The team published papers on both techniques, describing their approach with gas chromatography mass spectrometry in Forensic Chemistry in March 2022 and with Raman spectroscopy in a preprint paper in the open-access repository of the Social Science Research Network, posted in October 2022.

“So far, we’ve been testing the algorithms on pure samples in a laboratory environment, and we’d like to advance the work so we can achieve the same results with mixtures,” said Koshute. “If you’re looking for fentanyl analogs being smuggled in across the border, you’d more likely encounter a pure substance, but out in the field within the U.S., it’s far more likely you’ll find mixtures.”

Detecting Unknown Threats

This work is part of a larger portfolio of ongoing work at APL applying machine learning to identify dangerous unknown substances.

Computer scientist Dave Portnoy is working with Hagan and chemist Alan Becknell on a similar project that’s also focused on fentanyl analogs. Their algorithm uses linear algebra to analyze the spectra from unknown substances. It relies on the known mass spectra of fentanyl analogs and over 300,000 non-fentanyl-related compounds to find combinations of spectra that best reconstruct the mass spectra of the unknown substance.

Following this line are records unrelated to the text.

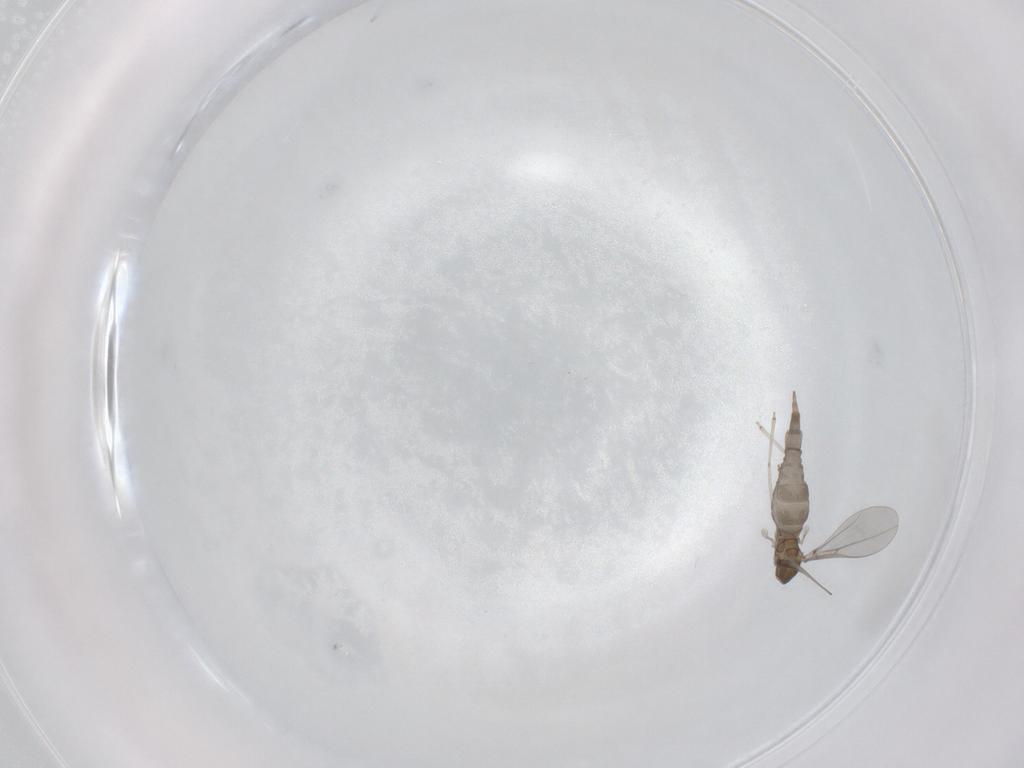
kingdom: Animalia
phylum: Arthropoda
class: Insecta
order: Diptera
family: Cecidomyiidae
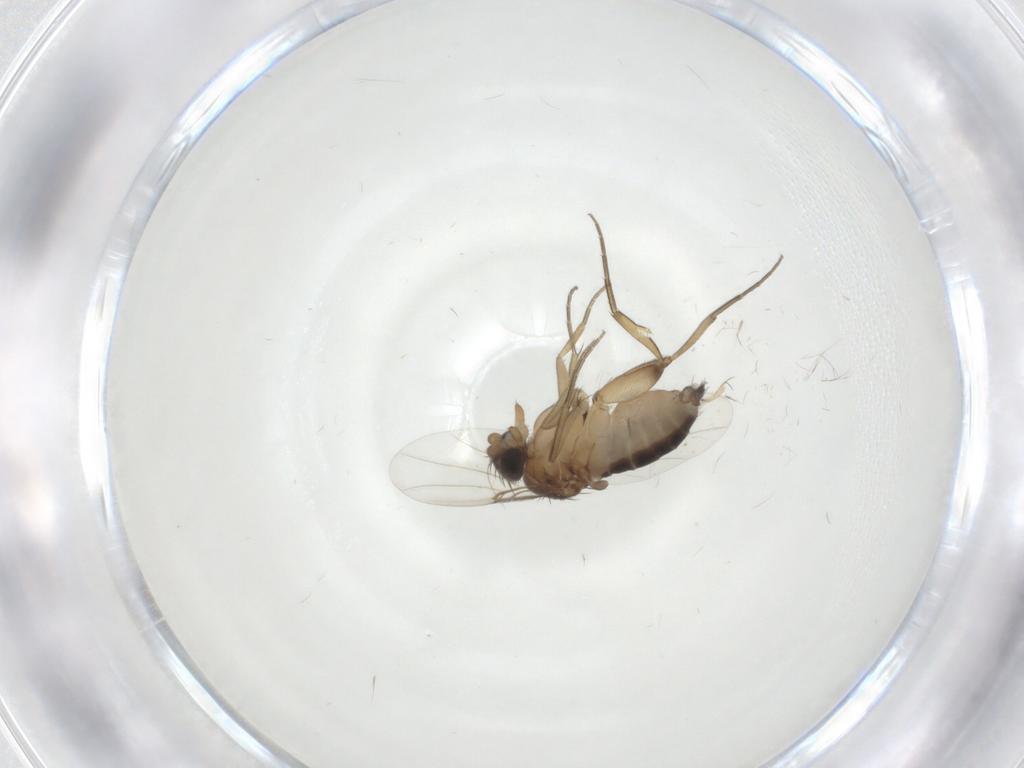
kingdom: Animalia
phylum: Arthropoda
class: Insecta
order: Diptera
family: Phoridae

“If one of the reconstructed spectra utilizes the mass spectra of known fentanyl analogs, then the unknown substance is likely to contain a fentanyl-related compound,” explained Portnoy.

Their algorithm has already been integrated into a software tool used by a government sponsor to analyze unknown substances.

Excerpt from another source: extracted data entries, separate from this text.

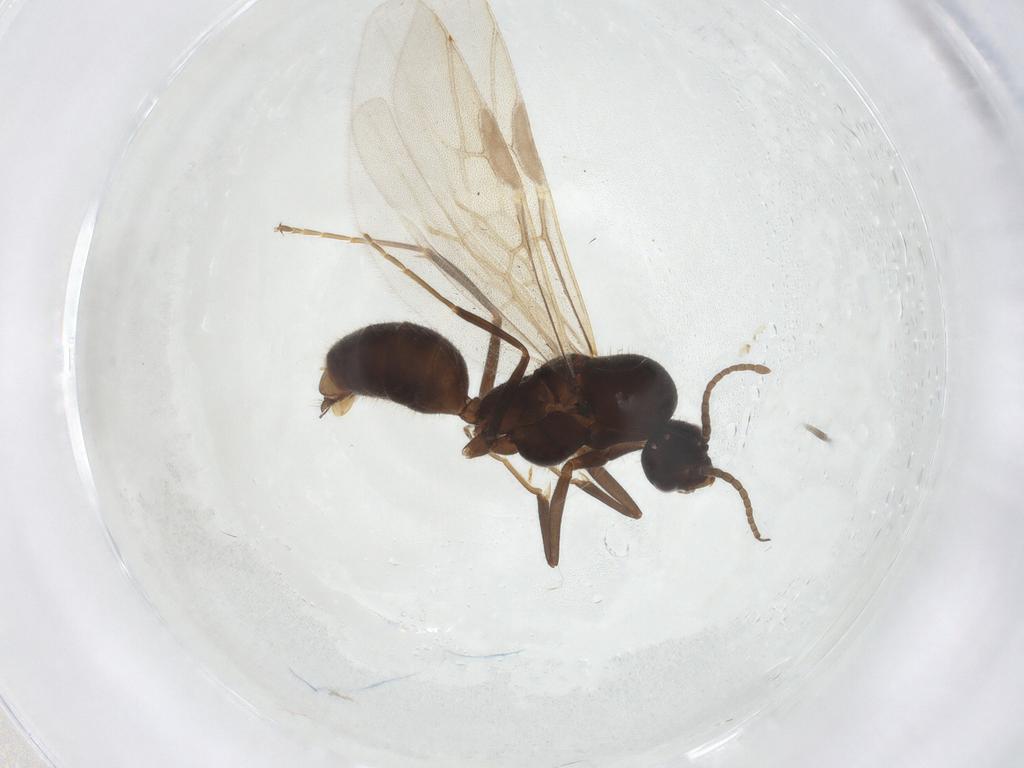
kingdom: Animalia
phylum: Arthropoda
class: Insecta
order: Hymenoptera
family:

Lawrence said the approach underlying these projects — training algorithms in pattern recognition to determine whether an unknown substance is a particular kind of threat, without having to know precisely what it is — will be useful against all manner of emerging threats.

“To a soldier in the field, it most likely doesn’t matter whether a chemical is a specific nerve agent — what matters is whether or not it’s a nerve agent, and the forensics people can work out what exactly it is at their leisure,” he said. “This kind of generalized approach to the problem is only going to become more useful and relevant in the future.”

Andy Oak, who leads the Homeland Protection Mission Area at APL, said this work applies the Lab’s multidisciplinary expertise to an urgent problem.

“Fentanyl variants can be lethal for those exposed to even a very small amount, so accidental exposures — such as might occur in the line of duty — are a big concern,” Oak said. “The work our teams have been doing over the past few years will help keep law enforcement, first responders, warfighters and the public at large out of harm’s way.”